● WHAT IS NEEDED:
Repeat back the listing below, word for word and in full.
-- Opening Marker --
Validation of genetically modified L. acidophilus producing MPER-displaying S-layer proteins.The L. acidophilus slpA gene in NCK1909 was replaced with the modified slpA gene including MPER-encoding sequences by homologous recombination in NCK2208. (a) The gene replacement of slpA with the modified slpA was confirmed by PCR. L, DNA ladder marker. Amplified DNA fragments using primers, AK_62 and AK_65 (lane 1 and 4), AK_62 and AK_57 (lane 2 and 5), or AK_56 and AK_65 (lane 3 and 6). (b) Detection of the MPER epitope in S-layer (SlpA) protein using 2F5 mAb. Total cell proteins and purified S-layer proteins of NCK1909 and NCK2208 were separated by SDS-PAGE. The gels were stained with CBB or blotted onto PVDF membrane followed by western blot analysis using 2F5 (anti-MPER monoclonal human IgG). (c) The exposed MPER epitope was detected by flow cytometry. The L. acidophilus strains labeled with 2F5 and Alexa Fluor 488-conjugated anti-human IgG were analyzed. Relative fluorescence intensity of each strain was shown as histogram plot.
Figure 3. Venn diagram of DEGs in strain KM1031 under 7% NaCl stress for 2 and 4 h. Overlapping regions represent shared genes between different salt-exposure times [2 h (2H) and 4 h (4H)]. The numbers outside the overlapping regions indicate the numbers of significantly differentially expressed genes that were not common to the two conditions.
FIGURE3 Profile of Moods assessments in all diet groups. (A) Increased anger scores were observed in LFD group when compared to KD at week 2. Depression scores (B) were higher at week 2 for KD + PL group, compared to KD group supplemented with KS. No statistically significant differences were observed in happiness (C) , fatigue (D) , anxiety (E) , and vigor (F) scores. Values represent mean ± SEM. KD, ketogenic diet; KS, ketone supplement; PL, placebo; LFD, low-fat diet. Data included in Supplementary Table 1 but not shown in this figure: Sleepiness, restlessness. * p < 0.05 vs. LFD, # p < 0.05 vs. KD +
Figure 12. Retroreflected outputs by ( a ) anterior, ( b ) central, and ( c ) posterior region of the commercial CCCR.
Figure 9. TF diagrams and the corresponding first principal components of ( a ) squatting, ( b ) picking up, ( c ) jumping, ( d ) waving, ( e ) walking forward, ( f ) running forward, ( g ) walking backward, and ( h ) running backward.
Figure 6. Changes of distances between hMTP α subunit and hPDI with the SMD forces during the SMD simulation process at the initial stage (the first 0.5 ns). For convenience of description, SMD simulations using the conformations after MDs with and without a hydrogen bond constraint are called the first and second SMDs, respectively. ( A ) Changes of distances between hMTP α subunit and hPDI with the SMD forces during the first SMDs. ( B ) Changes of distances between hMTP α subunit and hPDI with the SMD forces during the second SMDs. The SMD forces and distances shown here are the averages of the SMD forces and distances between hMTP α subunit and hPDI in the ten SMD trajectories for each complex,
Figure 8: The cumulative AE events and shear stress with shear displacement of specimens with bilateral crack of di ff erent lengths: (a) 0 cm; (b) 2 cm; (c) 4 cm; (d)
-- Closing Marker --
● EXERCISE RESPONSE:
Validation of genetically modified L. acidophilus producing MPER-displaying S-layer proteins.The L. acidophilus slpA gene in NCK1909 was replaced with the modified slpA gene including MPER-encoding sequences by homologous recombination in NCK2208. (a) The gene replacement of slpA with the modified slpA was confirmed by PCR. L, DNA ladder marker. Amplified DNA fragments using primers, AK_62 and AK_65 (lane 1 and 4), AK_62 and AK_57 (lane 2 and 5), or AK_56 and AK_65 (lane 3 and 6). (b) Detection of the MPER epitope in S-layer (SlpA) protein using 2F5 mAb. Total cell proteins and purified S-layer proteins of NCK1909 and NCK2208 were separated by SDS-PAGE. The gels were stained with CBB or blotted onto PVDF membrane followed by western blot analysis using 2F5 (anti-MPER monoclonal human IgG). (c) The exposed MPER epitope was detected by flow cytometry. The L. acidophilus strains labeled with 2F5 and Alexa Fluor 488-conjugated anti-human IgG were analyzed. Relative fluorescence intensity of each strain was shown as histogram plot.
Figure 3. Venn diagram of DEGs in strain KM1031 under 7% NaCl stress for 2 and 4 h. Overlapping regions represent shared genes between different salt-exposure times [2 h (2H) and 4 h (4H)]. The numbers outside the overlapping regions indicate the numbers of significantly differentially expressed genes that were not common to the two conditions.
FIGURE3 Profile of Moods assessments in all diet groups. (A) Increased anger scores were observed in LFD group when compared to KD at week 2. Depression scores (B) were higher at week 2 for KD + PL group, compared to KD group supplemented with KS. No statistically significant differences were observed in happiness (C) , fatigue (D) , anxiety (E) , and vigor (F) scores. Values represent mean ± SEM. KD, ketogenic diet; KS, ketone supplement; PL, placebo; LFD, low-fat diet. Data included in Supplementary Table 1 but not shown in this figure: Sleepiness, restlessness. * p < 0.05 vs. LFD, # p < 0.05 vs. KD +
Figure 12. Retroreflected outputs by ( a ) anterior, ( b ) central, and ( c ) posterior region of the commercial CCCR.
Figure 9. TF diagrams and the corresponding first principal components of ( a ) squatting, ( b ) picking up, ( c ) jumping, ( d ) waving, ( e ) walking forward, ( f ) running forward, ( g ) walking backward, and ( h ) running backward.
Figure 6. Changes of distances between hMTP α subunit and hPDI with the SMD forces during the SMD simulation process at the initial stage (the first 0.5 ns). For convenience of description, SMD simulations using the conformations after MDs with and without a hydrogen bond constraint are called the first and second SMDs, respectively. ( A ) Changes of distances between hMTP α subunit and hPDI with the SMD forces during the first SMDs. ( B ) Changes of distances between hMTP α subunit and hPDI with the SMD forces during the second SMDs. The SMD forces and distances shown here are the averages of the SMD forces and distances between hMTP α subunit and hPDI in the ten SMD trajectories for each complex,
Figure 8: The cumulative AE events and shear stress with shear displacement of specimens with bilateral crack of di ff erent lengths: (a) 0 cm; (b) 2 cm; (c) 4 cm; (d)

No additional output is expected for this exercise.